### Given information
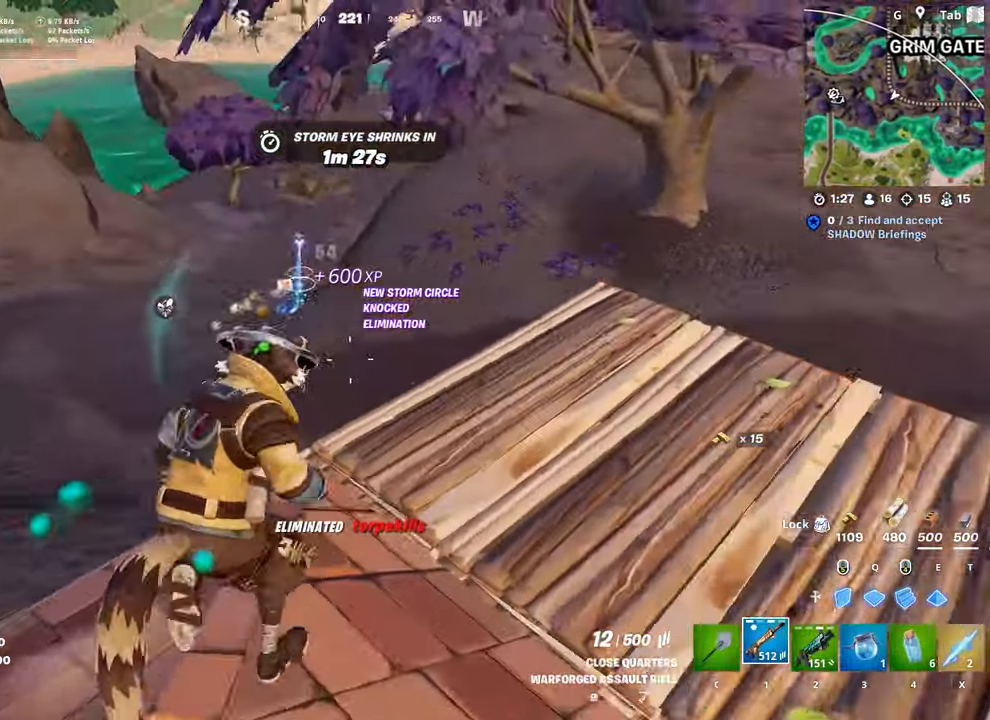
{"keys": ["a", "w"], "mouse": [], "mouse_move": "left", "events": [[67, "shift", "down"], [317, "space", "down"], [350, "shift", "up"], [484, "a", "down"], [484, "space", "up"]]}
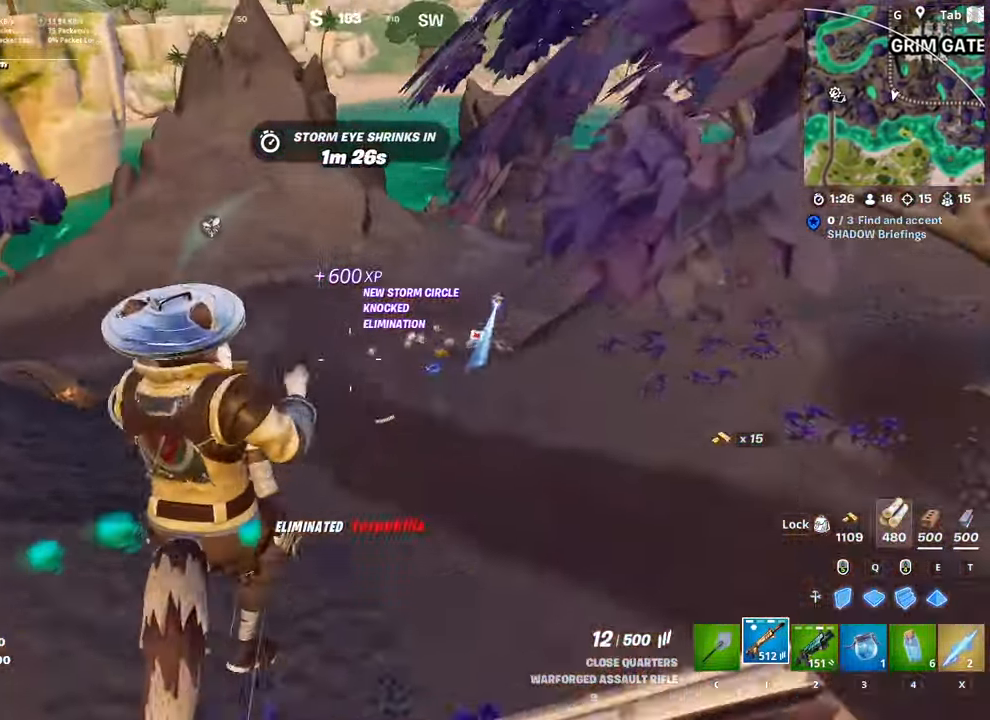
{"keys": ["r", "w"], "mouse": [], "mouse_move": "still", "events": [[34, "r", "down"], [134, "w", "up"], [184, "r", "up"], [284, "r", "down"], [284, "w", "down"], [334, "a", "up"], [367, "r", "up"], [467, "r", "down"]]}
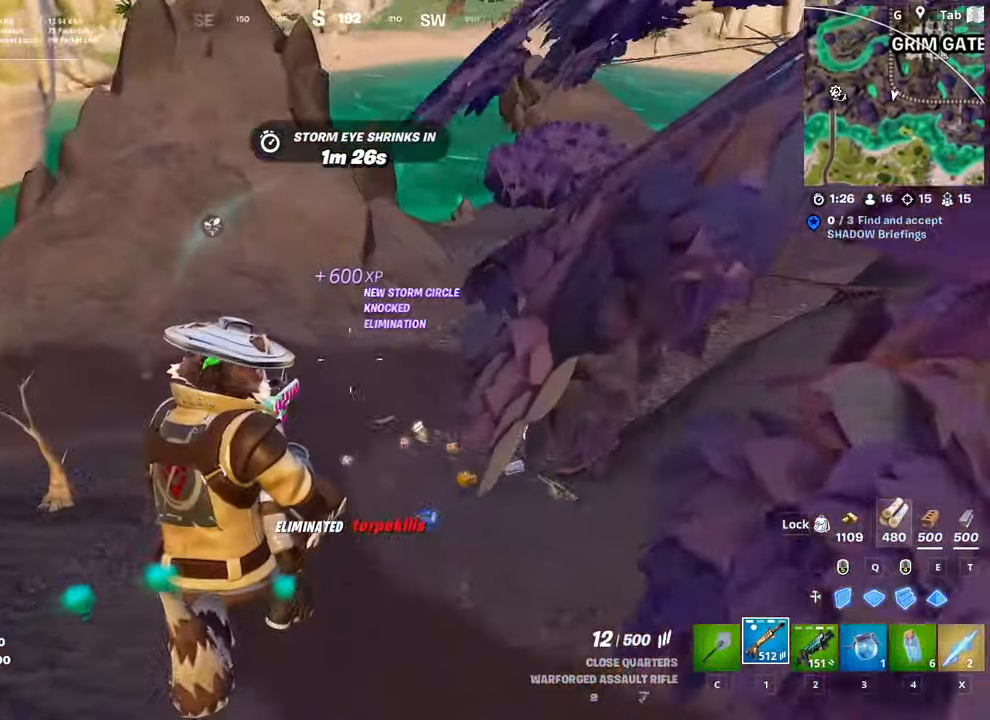
{"keys": ["shift", "w"], "mouse": [], "mouse_move": "right", "events": [[67, "r", "up"], [150, "r", "down"], [233, "shift", "down"], [283, "r", "up"]]}
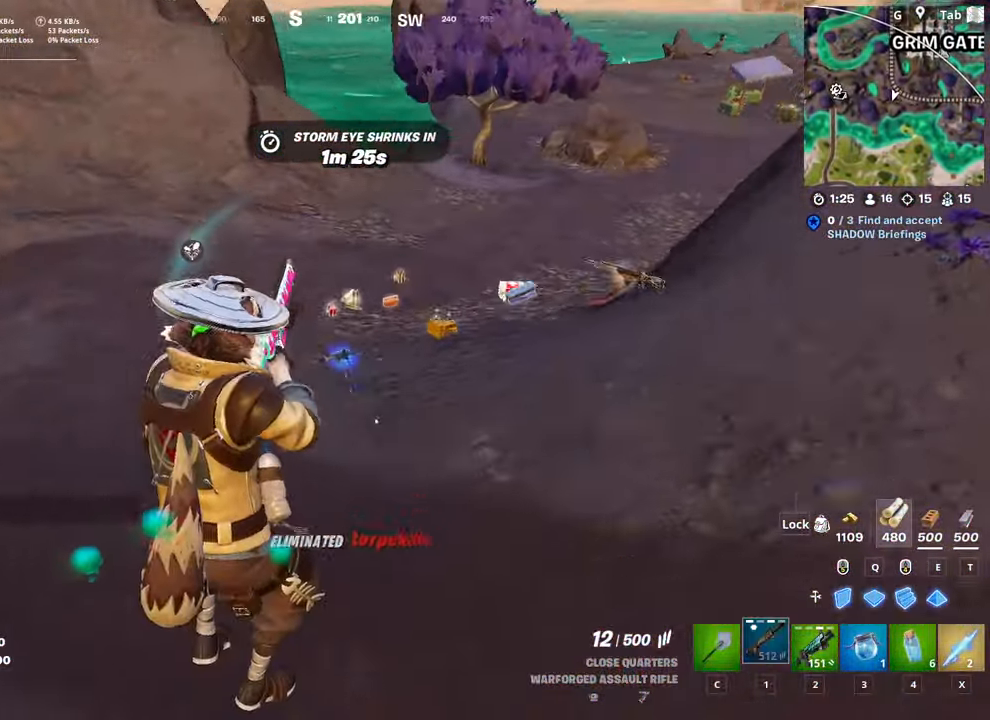
{"keys": ["d"], "mouse": [], "mouse_move": "down", "events": [[167, "space", "down"], [218, "shift", "up"], [218, "w", "up"], [268, "d", "down"], [401, "space", "up"]]}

### Required work
Transcribe all of the material exactly, leaving out whatever pictures it contains.

### Task answer
{"keys": ["a", "w"], "mouse": [], "mouse_move": "left", "events": [[67, "shift", "down"], [317, "space", "down"], [350, "shift", "up"], [484, "a", "down"], [484, "space", "up"]]}
{"keys": ["r", "w"], "mouse": [], "mouse_move": "still", "events": [[34, "r", "down"], [134, "w", "up"], [184, "r", "up"], [284, "r", "down"], [284, "w", "down"], [334, "a", "up"], [367, "r", "up"], [467, "r", "down"]]}
{"keys": ["shift", "w"], "mouse": [], "mouse_move": "right", "events": [[67, "r", "up"], [150, "r", "down"], [233, "shift", "down"], [283, "r", "up"]]}
{"keys": ["d"], "mouse": [], "mouse_move": "down", "events": [[167, "space", "down"], [218, "shift", "up"], [218, "w", "up"], [268, "d", "down"], [401, "space", "up"]]}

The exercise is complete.